Devant la chambre de contrôle de la cour d’appel de Kankan, les débats concernant la situation des militants anti troisième mandant du FNDC, détenus à la maison centrale de Kankan, ont eu lieu à huis-clos ce vendredi 26 juin 2020. 
Ayant effectué le déplacement de N’zérékoré où ses clients ont pratiquement tous été arrêtés et inculpés, pour leur présumée implication dans les affrontements meurtriers du 22 mars dernier en marge du double scrutin controversé, Me Salif Beavogui n’a pas manqué le rendez-vous. 

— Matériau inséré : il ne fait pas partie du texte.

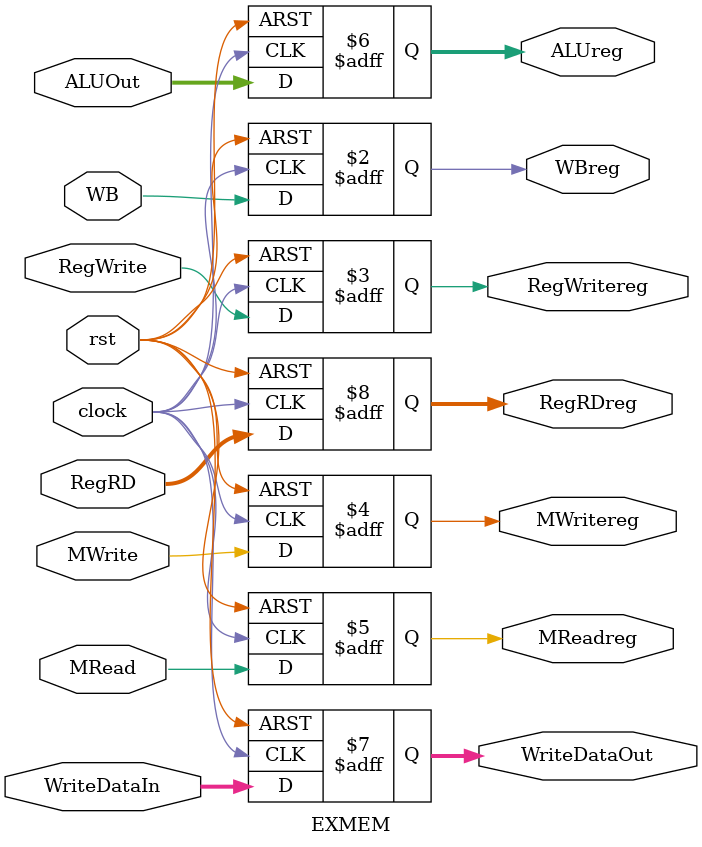
<source format=v>
module EXMEM(clock, rst, WB, RegWrite, RegWritereg,MRead, MWrite,ALUOut,RegRD,WriteDataIn,MWritereg,MReadreg,WBreg,ALUreg,RegRDreg,WriteDataOut); 
    input clock, rst; 
    input WB, RegWrite; 
    input MRead, MWrite; 
    input [4:0] RegRD; 
    input [31:0] ALUOut,WriteDataIn; 
    
    output reg WBreg,RegWritereg; 
    output reg MWritereg, MReadreg ; 
    output reg[31:0] ALUreg,WriteDataOut; 
    output reg[4:0] RegRDreg; 

    always@(posedge clock, posedge rst) 
    if (rst)
    begin
        WBreg <= 0; 
        RegWritereg <= 0;         
        MReadreg <= 0;
        MWritereg <= 0;
        ALUreg <= 0; 
        RegRDreg <= 0; 
        WriteDataOut <= 0; 
    end
    else
    begin 
        WBreg <= WB; 
        RegWritereg <= RegWrite;
        MReadreg <= MRead;
        MWritereg <= MWrite;
        ALUreg <= ALUOut; 
        RegRDreg <= RegRD; 
        WriteDataOut <= WriteDataIn; 
    end 
 
endmodule 
</source>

Au sortir de l’audience, il nous affirme qu’il était question au cours des débats, de la remise en liberté de ses clients qui soufrent de multiples complications sanitaires à la maison centrale de Kankan:<<Le droit à la santé est un droit constitutionnel. Ce n’est pas parce qu’on est en prison, qu’on doit être laisser pour compte. Nous avons discuté autour de la demande de remise en liberté que notre pool d’avocat à déposé depuis le 4 juin passé. Nous avons relevé une panoplie de violations des règles de procédure, notamment aux articles 290, 244, 235 relative relative au courant code de procédure pénale. Nous avons démontré que toutes ces dispositions ont été violés, ensuite nous avons démontré que nos clients pour ce dont on les reproche, n’ont ni été arrêtés sur sur le champ, ni été indexés, ni pris la main dans le sac.>> a-t-il deplore.

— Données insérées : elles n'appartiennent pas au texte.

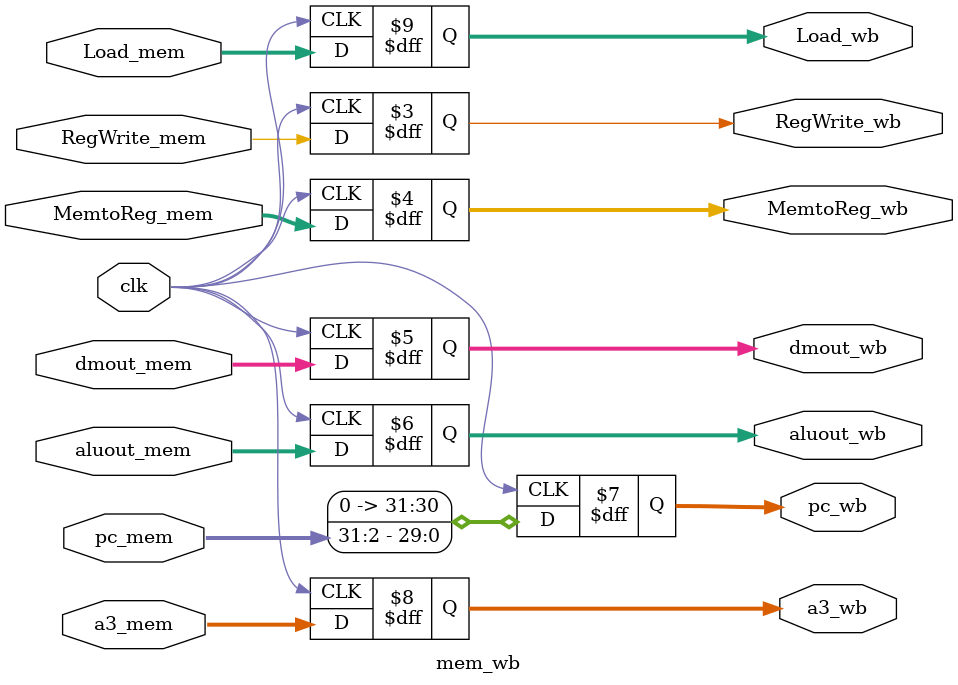
<source format=v>
`timescale 1ns / 1ps
module mem_wb(
	 input clk,
	 input RegWrite_mem,
	 input [1:0] MemtoReg_mem,
	 input [31:0] dmout_mem,
	 input [31:0]aluout_mem,
	 input [4:0] a3_mem,
	 input [31:2] pc_mem,
	 input [2:0]Load_mem,
 /*=========================================================================================================*/
	 output reg RegWrite_wb,
	 output reg [1:0] MemtoReg_wb,
	 output reg [31:0] dmout_wb,aluout_wb,pc_wb,
	 output reg [4:0] a3_wb,
	 output reg [2:0]Load_wb
    );
/*=========================================================================================================*/
	initial
	begin
		RegWrite_wb<=0;
		MemtoReg_wb<=0;
		dmout_wb<=0;
		aluout_wb<=0;
		pc_wb<=0;
		a3_wb<=0;
		Load_wb<=0;
	end
/*=========================================================================================================*/
	always@(posedge clk)
		begin
			RegWrite_wb<=RegWrite_mem;
			MemtoReg_wb<=MemtoReg_mem;
			dmout_wb<=dmout_mem;
			aluout_wb<=aluout_mem;
			pc_wb<=pc_mem;
			a3_wb<=a3_mem;
			Load_wb<=Load_mem;
		end
/*=========================================================================================================*/

/*=========================================================================================================*/

endmodule


</source>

Poursuivre, il assure avoir :<< insister de ce fait, sur le caractère innocent de ces détenus. C’est pourquoi nous avons demandé aux magistrats de la chambre de contrôle d’instruction de la cour d’appel de Kankan, d’ordonner la libération de nos clients. Leur remise en liberté n’entrave rapport en rien la poursuite de la procédure.>> a-t-il assuré. 
L’affaire a été envoyée au mercredi prochain pour le délibéré, après de longues heures de concertation. D’ici là, l’avocat défenseur du FNDC, croit avoir convaincu les jurés: << Après ces intenses débats que nous avons eu, je suis confiant que le droit sera dit.>> a-t-il conclu.